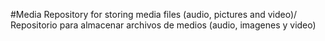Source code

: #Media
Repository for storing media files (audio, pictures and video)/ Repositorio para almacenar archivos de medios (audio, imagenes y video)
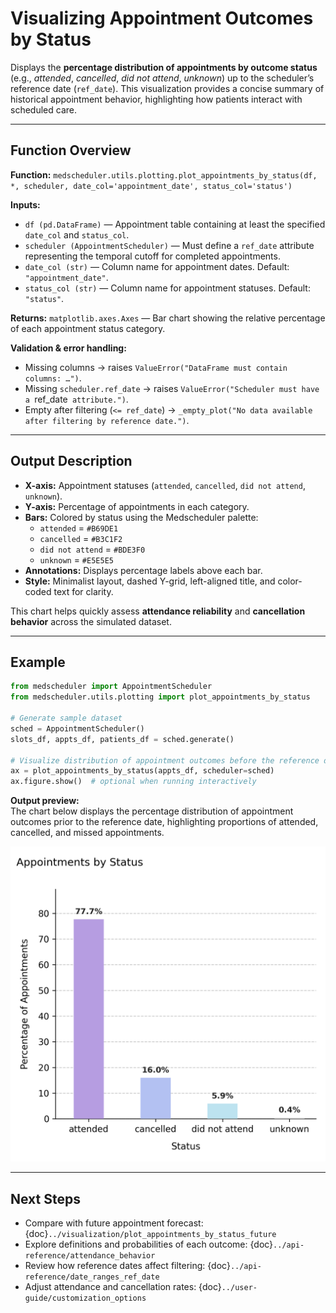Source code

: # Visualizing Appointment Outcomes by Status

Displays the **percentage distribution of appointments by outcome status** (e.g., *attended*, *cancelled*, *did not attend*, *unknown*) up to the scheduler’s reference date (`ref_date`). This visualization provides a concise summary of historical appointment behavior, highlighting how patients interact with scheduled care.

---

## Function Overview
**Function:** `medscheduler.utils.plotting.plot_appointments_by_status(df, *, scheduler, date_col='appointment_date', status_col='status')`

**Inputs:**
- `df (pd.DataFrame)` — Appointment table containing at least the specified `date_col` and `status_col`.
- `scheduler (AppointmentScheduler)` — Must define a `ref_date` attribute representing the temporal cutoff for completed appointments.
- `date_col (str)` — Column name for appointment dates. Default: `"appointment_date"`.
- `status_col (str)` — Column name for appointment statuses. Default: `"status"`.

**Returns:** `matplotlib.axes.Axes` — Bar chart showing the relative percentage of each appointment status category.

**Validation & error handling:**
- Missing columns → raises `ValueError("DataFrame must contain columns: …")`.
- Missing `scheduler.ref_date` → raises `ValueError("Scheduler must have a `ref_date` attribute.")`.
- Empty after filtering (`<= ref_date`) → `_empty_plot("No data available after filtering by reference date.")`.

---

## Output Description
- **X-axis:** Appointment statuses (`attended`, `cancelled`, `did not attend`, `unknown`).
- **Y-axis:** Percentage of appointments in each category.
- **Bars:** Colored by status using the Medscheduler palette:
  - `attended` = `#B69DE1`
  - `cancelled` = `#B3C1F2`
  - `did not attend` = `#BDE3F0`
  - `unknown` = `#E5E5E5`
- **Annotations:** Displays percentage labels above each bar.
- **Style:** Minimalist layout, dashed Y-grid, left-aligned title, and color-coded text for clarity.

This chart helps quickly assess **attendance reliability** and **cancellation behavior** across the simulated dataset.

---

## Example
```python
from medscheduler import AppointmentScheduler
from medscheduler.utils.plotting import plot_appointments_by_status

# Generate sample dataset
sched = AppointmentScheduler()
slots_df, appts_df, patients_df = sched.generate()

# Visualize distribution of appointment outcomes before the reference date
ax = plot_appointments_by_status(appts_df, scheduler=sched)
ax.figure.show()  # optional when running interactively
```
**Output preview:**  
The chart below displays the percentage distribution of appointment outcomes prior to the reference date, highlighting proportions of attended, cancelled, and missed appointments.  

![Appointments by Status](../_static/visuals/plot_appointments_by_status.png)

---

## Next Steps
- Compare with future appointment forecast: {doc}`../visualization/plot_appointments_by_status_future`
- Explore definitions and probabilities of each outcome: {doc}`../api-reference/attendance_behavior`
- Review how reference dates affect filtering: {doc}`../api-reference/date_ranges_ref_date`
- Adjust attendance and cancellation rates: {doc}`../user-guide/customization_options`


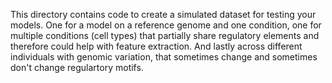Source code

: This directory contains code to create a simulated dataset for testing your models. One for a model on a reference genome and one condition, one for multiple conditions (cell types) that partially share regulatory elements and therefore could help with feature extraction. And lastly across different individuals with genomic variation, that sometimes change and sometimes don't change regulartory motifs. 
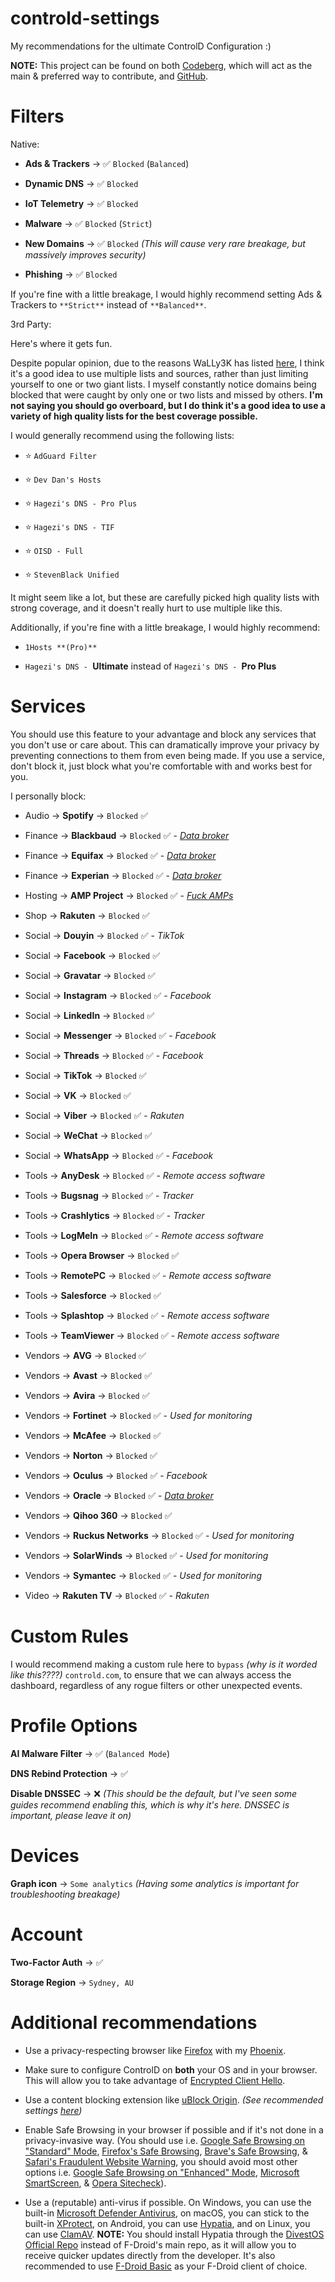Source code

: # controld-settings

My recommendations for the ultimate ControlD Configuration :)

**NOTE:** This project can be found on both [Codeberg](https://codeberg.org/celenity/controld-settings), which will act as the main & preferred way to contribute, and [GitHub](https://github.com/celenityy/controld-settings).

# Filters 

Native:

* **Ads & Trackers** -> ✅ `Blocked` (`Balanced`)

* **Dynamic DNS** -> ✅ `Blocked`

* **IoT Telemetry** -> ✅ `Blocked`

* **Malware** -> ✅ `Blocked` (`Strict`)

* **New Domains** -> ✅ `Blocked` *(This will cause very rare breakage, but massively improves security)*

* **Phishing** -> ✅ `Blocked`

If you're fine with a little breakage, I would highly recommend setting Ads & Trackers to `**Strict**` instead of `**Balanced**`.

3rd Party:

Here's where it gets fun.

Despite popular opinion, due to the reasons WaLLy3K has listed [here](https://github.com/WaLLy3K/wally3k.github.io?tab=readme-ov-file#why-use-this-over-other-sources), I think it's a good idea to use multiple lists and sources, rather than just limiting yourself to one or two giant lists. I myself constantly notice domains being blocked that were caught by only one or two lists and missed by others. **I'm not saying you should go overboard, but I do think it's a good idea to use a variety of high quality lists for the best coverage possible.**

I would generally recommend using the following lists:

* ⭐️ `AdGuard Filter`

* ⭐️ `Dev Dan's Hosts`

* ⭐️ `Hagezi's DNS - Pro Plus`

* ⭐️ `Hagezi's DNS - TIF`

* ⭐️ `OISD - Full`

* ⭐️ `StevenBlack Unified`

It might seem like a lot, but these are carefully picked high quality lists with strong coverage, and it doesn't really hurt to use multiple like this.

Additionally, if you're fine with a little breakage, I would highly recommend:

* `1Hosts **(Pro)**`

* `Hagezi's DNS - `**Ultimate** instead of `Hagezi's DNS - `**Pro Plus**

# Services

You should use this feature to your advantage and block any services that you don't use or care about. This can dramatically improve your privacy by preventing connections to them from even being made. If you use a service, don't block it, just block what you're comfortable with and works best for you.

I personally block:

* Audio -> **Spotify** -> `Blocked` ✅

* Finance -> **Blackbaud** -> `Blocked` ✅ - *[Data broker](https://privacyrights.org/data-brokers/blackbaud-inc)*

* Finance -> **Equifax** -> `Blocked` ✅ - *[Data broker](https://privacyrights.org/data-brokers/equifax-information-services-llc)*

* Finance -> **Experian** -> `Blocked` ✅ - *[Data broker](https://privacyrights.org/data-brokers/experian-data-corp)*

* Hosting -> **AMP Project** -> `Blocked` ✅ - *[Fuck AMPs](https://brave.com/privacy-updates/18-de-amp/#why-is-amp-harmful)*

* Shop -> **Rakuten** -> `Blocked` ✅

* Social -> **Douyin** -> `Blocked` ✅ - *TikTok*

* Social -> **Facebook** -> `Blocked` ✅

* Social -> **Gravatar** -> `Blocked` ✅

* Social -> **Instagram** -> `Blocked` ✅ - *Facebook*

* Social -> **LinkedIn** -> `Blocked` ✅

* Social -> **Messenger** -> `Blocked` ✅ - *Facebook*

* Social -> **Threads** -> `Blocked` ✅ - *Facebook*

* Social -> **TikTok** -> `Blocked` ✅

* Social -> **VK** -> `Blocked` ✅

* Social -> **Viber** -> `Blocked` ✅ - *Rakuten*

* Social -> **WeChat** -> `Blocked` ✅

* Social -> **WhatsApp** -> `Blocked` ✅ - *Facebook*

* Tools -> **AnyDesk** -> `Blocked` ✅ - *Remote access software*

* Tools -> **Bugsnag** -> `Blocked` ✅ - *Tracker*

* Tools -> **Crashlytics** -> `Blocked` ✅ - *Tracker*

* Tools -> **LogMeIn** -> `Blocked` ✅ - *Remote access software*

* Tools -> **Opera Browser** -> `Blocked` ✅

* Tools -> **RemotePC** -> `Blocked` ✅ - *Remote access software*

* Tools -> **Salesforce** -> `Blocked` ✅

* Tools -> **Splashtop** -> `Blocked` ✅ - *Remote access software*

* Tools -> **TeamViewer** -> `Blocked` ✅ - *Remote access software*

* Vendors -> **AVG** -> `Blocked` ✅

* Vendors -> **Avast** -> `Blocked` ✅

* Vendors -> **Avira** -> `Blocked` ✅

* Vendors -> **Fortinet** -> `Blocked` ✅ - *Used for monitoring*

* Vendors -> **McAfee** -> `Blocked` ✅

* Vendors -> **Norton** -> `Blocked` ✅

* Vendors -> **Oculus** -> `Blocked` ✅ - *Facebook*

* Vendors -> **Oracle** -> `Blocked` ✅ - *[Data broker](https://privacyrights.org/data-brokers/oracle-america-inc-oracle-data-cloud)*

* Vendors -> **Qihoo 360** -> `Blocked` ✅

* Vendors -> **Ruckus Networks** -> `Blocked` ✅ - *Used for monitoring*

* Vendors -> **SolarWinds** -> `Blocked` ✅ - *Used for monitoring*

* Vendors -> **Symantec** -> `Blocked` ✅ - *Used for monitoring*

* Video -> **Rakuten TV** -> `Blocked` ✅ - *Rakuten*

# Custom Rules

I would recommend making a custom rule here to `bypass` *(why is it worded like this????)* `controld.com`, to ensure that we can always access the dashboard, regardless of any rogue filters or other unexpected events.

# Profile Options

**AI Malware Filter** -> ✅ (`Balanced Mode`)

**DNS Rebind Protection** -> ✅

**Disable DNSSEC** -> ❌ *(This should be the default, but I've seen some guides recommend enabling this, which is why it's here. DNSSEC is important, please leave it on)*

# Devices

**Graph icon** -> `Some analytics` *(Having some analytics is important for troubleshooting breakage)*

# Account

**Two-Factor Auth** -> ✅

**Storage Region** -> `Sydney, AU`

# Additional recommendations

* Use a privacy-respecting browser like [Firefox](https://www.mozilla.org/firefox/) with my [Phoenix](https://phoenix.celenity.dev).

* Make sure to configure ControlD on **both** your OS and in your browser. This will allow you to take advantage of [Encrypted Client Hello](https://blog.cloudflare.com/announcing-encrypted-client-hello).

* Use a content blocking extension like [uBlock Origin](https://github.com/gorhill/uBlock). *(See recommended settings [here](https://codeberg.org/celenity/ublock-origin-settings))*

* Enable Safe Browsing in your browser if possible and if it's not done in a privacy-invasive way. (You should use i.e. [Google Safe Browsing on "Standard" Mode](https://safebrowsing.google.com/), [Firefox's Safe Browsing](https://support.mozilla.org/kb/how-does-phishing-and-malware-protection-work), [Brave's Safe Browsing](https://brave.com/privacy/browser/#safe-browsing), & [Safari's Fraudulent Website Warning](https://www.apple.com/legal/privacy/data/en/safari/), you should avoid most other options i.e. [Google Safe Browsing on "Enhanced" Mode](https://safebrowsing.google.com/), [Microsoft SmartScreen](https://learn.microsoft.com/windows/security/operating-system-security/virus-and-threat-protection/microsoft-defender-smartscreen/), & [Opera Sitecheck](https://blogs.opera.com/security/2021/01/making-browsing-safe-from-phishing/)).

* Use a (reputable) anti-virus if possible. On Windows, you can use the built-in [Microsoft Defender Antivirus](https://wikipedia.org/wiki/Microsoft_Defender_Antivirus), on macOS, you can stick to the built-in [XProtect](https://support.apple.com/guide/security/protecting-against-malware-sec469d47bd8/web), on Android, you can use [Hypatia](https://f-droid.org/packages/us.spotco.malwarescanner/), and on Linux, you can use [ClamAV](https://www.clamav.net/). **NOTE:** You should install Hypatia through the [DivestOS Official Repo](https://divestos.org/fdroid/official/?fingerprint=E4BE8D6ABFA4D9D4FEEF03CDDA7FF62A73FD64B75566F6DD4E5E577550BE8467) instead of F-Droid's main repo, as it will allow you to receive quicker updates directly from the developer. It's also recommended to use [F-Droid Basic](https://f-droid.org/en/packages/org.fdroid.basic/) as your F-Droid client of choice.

▬▬▬▬▬▬▬▬▬▬

• _WHAT IS EXPECTED_:
Where a line of the entries contains the word "using", copy that line.

• _TASK OUTPUT_:
- **Bars:** Colored by status using the Medscheduler palette:
I would generally recommend using the following lists:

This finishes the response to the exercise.